▶ [Exercise instructions]:
Please say how many lines in the entries below hold the string "wire", with no other words.

Hardware project source files:
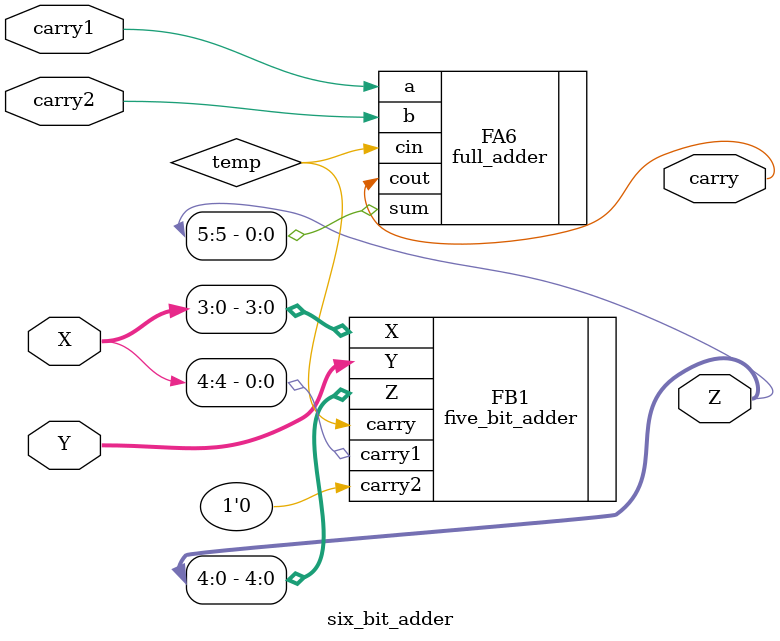
<source format=v>
`timescale 1ns / 1ps
module six_bit_adder(X,carry1,Y,carry2,Z,carry
    );
    input [4:0]X;
	 input [3:0]Y;
	 input carry1;
	 input carry2;
	 output carry;
	 wire carry;
	 output [5:0]Z;
	 wire [5:0]Z;
	 wire temp;
	 five_bit_adder FB1 (.X(X[3:0]),.carry1(X[4]),.Y(Y),.carry2(1'b0),.Z(Z[4:0]),.carry(temp));
	 full_adder FA6 (.a(carry1),.b(carry2),.cin(temp),.sum(Z[5]),.cout(carry));

endmodule
</source>
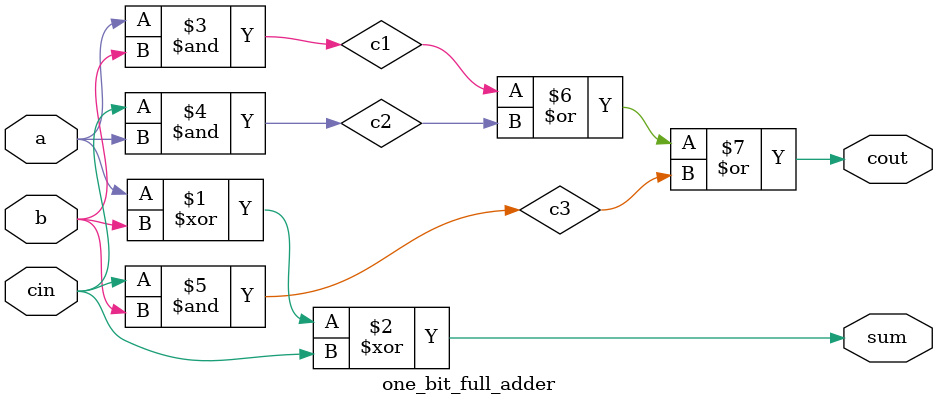
<source format=v>
/*
  Parameterized N-bit Full Adder
  ------------------------------

  Description:
    This module implements a parameterizable N-bit full adder using gate-level 
    design principles. It consists of a chain of 1-bit full adders (`adder_1bits`) 
    connected in ripple-carry fashion.

  Design Method:
    Gate-level design using generate-for loop to instantiate N stages of 1-bit adders.

  Parameters:
    - N : Width of the adder (default is 4)

  Ports:
    Inputs:
      - a   : [N-1:0] N-bit augend
      - b   : [N-1:0] N-bit addend
      - cin :         1-bit carry-in
    Outputs:
      - sum  : [N-1:0] N-bit sum output
      - cout :         1-bit carry-out from the most significant bit
*/


module N_bit_full_adder #(parameter N = 4) (input [N - 1:0] a, input [N - 1:0] b, input cin,  output [N - 1:0] sum, output cout);
   
    wire [N - 1:0] carry_chain;

    genvar i;
    generate
        for (i = 0; i < N; i = i + 1) begin : adder_chain
            if (i == 0) begin
                (* keep_hierarchy = "yes" *)one_bit_full_adder u_add1 (
                    .a(a[i]),
                    .b(b[i]),
                    .cin(cin),
                    .sum(sum[i]),
                    .cout(carry_chain[i])
                );
            end else begin
               (* keep_hierarchy = "yes" *)one_bit_full_adder u_add1 (
                    .a(a[i]),
                    .b(b[i]),
                    .cin(carry_chain[i-1]),
                    .sum(sum[i]),
                    .cout(carry_chain[i])
                );
            end
        end
    endgenerate

    assign cout = carry_chain[N - 1];
   
endmodule

module one_bit_full_adder (input a, input b, input cin, output sum, output cout);
    wire c1, c2, c3;

    // sum
    xor g1(sum, a, b, cin);
    
    // carry
    and g2(c1, a, b);
    and g3(c2, cin, a);
    and g4(c3, cin, b);
    or  g5(cout, c1, c2, c3);
endmodule

</source>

▶ [Solution for this task]:
5